# Collected data:
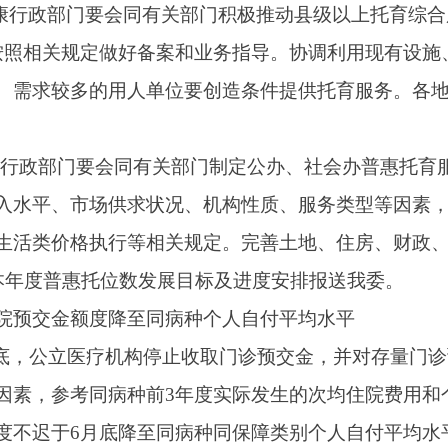
群众知悉。对个别存在特殊情况需延期执行的医疗机构应向属地
进内部工作流程，积极探索推进“一次就诊一次付费”“诊间结算”
结算”等住院结算便利措施，原则上要在患者出院后3个工作日内完
服务
门要会同中医药主管部门全面梳理辖区内常住人口超过10万且县域
、无法满足患者需求的县。对于县域内医院均不能提供血液透析
者数量及医疗服务能力等，依据《医疗机构血液透析室基本标准
和专业技术人员，不迟于11月底开展血液透析服务。对于因设施
门要会同中医药主管部门结合城市医疗资源向县级医院、三级医院
理帮扶，指导县级医院选派相关专业人员至对口支援医院进修培
一步加强血液透析质量管理控制工作，对新开设血液透析室的县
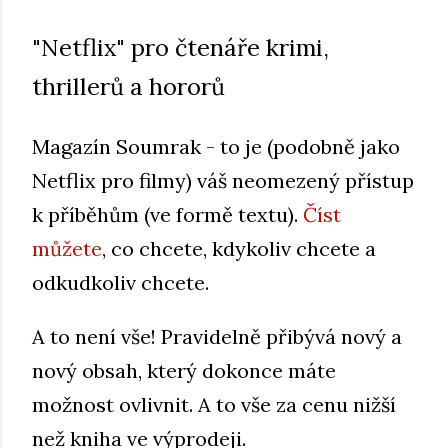
"Netflix" pro čtenáře krimi,
thrillerů a hororů
Magazín Soumrak - to je (podobně jako
Netflix pro filmy) váš neomezený přístup
k příběhům (ve formě textu).
Číst
můžete
, co chcete, kdykoliv chcete a
odkudkoliv chcete.
A to není vše! Pravidelně přibývá nový a
nový obsah, který dokonce máte
možnost ovlivnit. A to vše za cenu nižší
než kniha ve výprodeji.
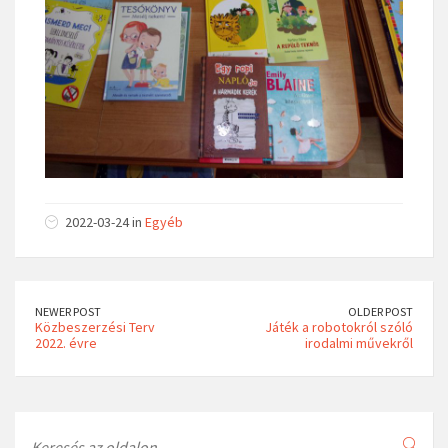
2022-03-24 in
Egyéb
NEWER POST
OLDER POST
Közbeszerzési Terv
Játék a robotokról szóló
2022. évre
irodalmi művekről
Search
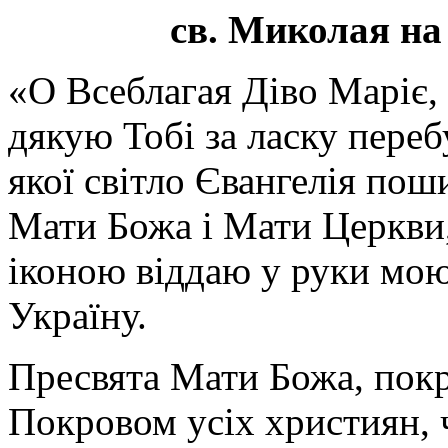
св. Миколая на
«О Всеблагая Діво Маріє,
дякую Тобі за ласку перебу
якої світло Євангелія поши
Мати Божа і Мати Церкви
іконою віддаю у руки мою
Україну.
Пресвята Мати Божа, пок
Покровом усіх християн, ч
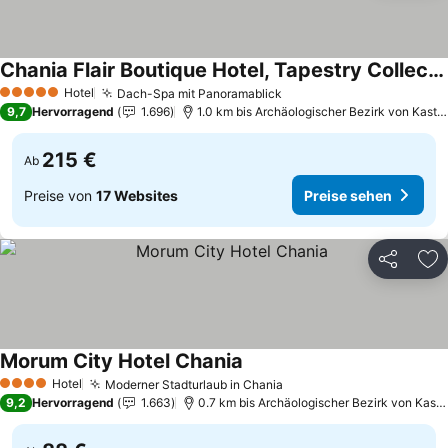
Chania Flair Boutique Hotel, Tapestry Collection by Hilton
Preise sehen
Hotel
Dach-Spa mit Panoramablick
Preise sehen
5 Sterne
9,7
Hervorragend
1.696
1.0 km bis Archäologischer Bezirk von Kastell
215 €
Ab
Preise von
17 Websites
Preise sehen
Teilen
Zu
Morum City Hotel Chania
Preise sehen
Hotel
Moderner Stadturlaub in Chania
Preise sehen
4 Sterne
9,2
Hervorragend
1.663
0.7 km bis Archäologischer Bezirk von Kastel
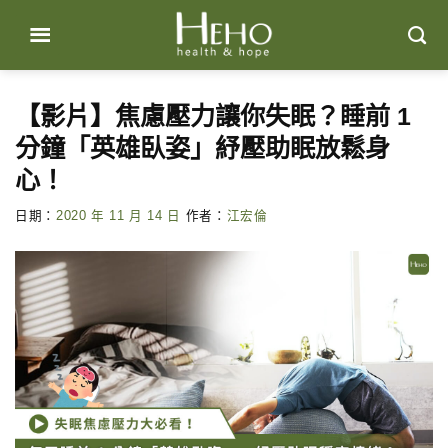
Skip
to
content
【影片】焦慮壓力讓你失眠？睡前 1
分鐘「英雄臥姿」紓壓助眠放鬆身
心！
日期：
2020 年 11 月 14 日
作者：
江宏倫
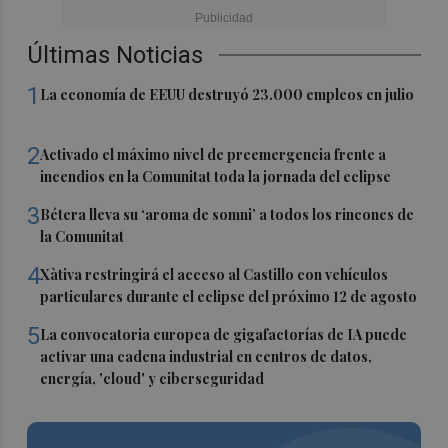
Últimas Noticias
1
La economía de EEUU destruyó 23.000 empleos en julio
2
Activado el máximo nivel de preemergencia frente a
incendios en la Comunitat toda la jornada del eclipse
3
Bétera lleva su ‘aroma de somni’ a todos los rincones de
la Comunitat
4
Xàtiva restringirá el acceso al Castillo con vehículos
particulares durante el eclipse del próximo 12 de agosto
5
La convocatoria europea de gigafactorías de IA puede
activar una cadena industrial en centros de datos,
energía, 'cloud' y ciberseguridad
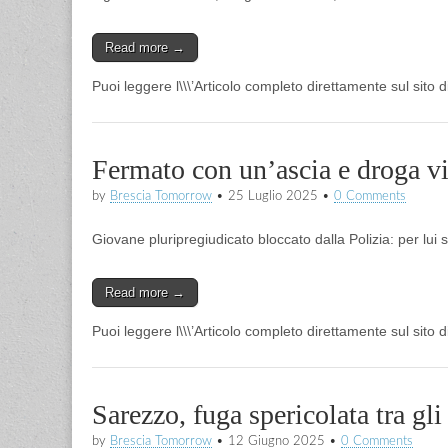
Read more →
Puoi leggere l\\\’Articolo completo direttamente sul sito
Fermato con un’ascia e droga vi
by
Brescia Tomorrow
•
25 Luglio 2025
•
0 Comments
Giovane pluripregiudicato bloccato dalla Polizia: per lui sc
Read more →
Puoi leggere l\\\’Articolo completo direttamente sul sito
Sarezzo, fuga spericolata tra gli
by
Brescia Tomorrow
•
12 Giugno 2025
•
0 Comments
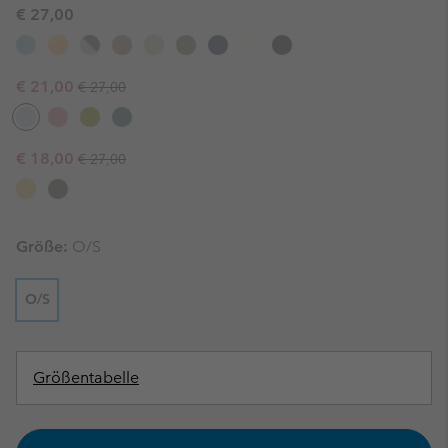
€ 27,00
Regular price:
Sale price:
€ 21,00
€ 27,00
Regular price:
Sale price:
€ 18,00
€ 27,00
Größe:
O/S
O/S
Größentabelle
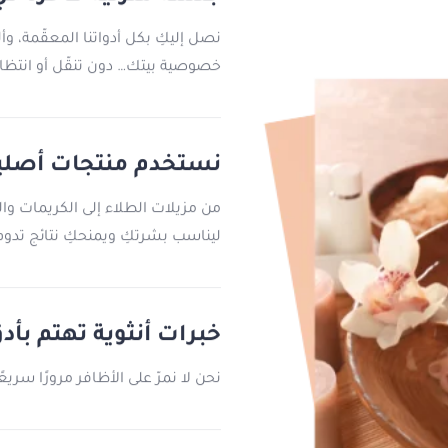
نصل إليكِ بكل أدواتنا المعقّمة، وأل
خصوصية بيتك… دون تنقّل أو انتظار
نستخدم منتجات أصلية وآ
من مزيلات الطلاء إلى الكريمات وال
ليناسب بشرتكِ ويمنحكِ نتائج تدوم
خبرات أنثوية تهتم بأد
نحن لا نمرّ على الأظافر مرورًا سريع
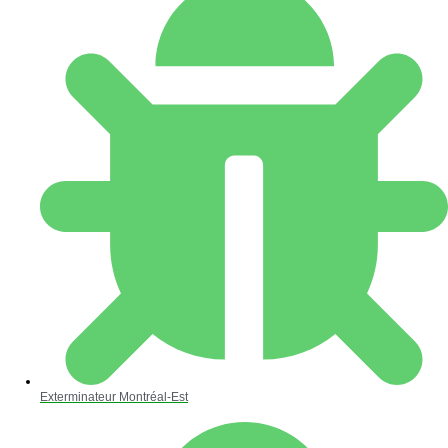
Exterminateur Montréal-Est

# What to do:
Reproduce the text of every row above word for word, line by line. Leave out the picture markers.

# Output for this task:
群众知悉。对个别存在特殊情况需延期执行的医疗机构应向属地
进内部工作流程，积极探索推进“一次就诊一次付费”“诊间结算”
结算”等住院结算便利措施，原则上要在患者出院后3个工作日内完
服务
门要会同中医药主管部门全面梳理辖区内常住人口超过10万且县域
、无法满足患者需求的县。对于县域内医院均不能提供血液透析
者数量及医疗服务能力等，依据《医疗机构血液透析室基本标准
和专业技术人员，不迟于11月底开展血液透析服务。对于因设施
门要会同中医药主管部门结合城市医疗资源向县级医院、三级医院
理帮扶，指导县级医院选派相关专业人员至对口支援医院进修培
一步加强血液透析质量管理控制工作，对新开设血液透析室的县
"Netflix" pro čtenáře krimi,
thrillerů a hororů
Magazín Soumrak - to je (podobně jako
Netflix pro filmy) váš neomezený přístup
k příběhům (ve formě textu).
Číst
můžete
, co chcete, kdykoliv chcete a
odkudkoliv chcete.
A to není vše! Pravidelně přibývá nový a
nový obsah, který dokonce máte
možnost ovlivnit. A to vše za cenu nižší
než kniha ve výprodeji.
2022-03-24 in
Egyéb
NEWER POST
OLDER POST
Közbeszerzési Terv
Játék a robotokról szóló
2022. évre
irodalmi művekről
Search
св. Миколая на
«О Всеблагая Діво Маріє,
дякую Тобі за ласку перебу
якої світло Євангелія поши
Мати Божа і Мати Церкви
іконою віддаю у руки мою
Україну.
Пресвята Мати Божа, пок
Покровом усіх християн, ч
Chania Flair Boutique Hotel, Tapestry Collection by Hilton
Preise sehen
Hotel
Dach-Spa mit Panoramablick
Preise sehen
5 Sterne
9,7
Hervorragend
1.696
1.0 km bis Archäologischer Bezirk von Kastell
215 €
Ab
Preise von
17 Websites
Preise sehen
Teilen
Zu
Morum City Hotel Chania
Preise sehen
Hotel
Moderner Stadturlaub in Chania
Preise sehen
4 Sterne
9,2
Hervorragend
1.663
0.7 km bis Archäologischer Bezirk von Kastel
Skip
to
content
【影片】焦慮壓力讓你失眠？睡前 1
分鐘「英雄臥姿」紓壓助眠放鬆身
心！
日期：
2020 年 11 月 14 日
作者：
江宏倫
Últimas Noticias
1
La economía de EEUU destruyó 23.000 empleos en julio
2
Activado el máximo nivel de preemergencia frente a
incendios en la Comunitat toda la jornada del eclipse
3
Bétera lleva su ‘aroma de somni’ a todos los rincones de
la Comunitat
4
Xàtiva restringirá el acceso al Castillo con vehículos
particulares durante el eclipse del próximo 12 de agosto
5
La convocatoria europea de gigafactorías de IA puede
activar una cadena industrial en centros de datos,
energía, 'cloud' y ciberseguridad
Read more →
Puoi leggere l\\\’Articolo completo direttamente sul sito
Fermato con un’ascia e droga vi
by
Brescia Tomorrow
•
25 Luglio 2025
•
0 Comments
Giovane pluripregiudicato bloccato dalla Polizia: per lui sc
Read more →
Puoi leggere l\\\’Articolo completo direttamente sul sito
Sarezzo, fuga spericolata tra gli
by
Brescia Tomorrow
•
12 Giugno 2025
•
0 Comments
€ 27,00
Regular price:
Sale price:
€ 21,00
€ 27,00
Regular price:
Sale price:
€ 18,00
€ 27,00
Größe:
O/S
O/S
Größentabelle
نصل إليكِ بكل أدواتنا المعقّمة، وأل
خصوصية بيتك… دون تنقّل أو انتظار
نستخدم منتجات أصلية وآ
من مزيلات الطلاء إلى الكريمات وال
ليناسب بشرتكِ ويمنحكِ نتائج تدوم
خبرات أنثوية تهتم بأد
نحن لا نمرّ على الأظافر مرورًا سريع
Exterminateur Montréal-Est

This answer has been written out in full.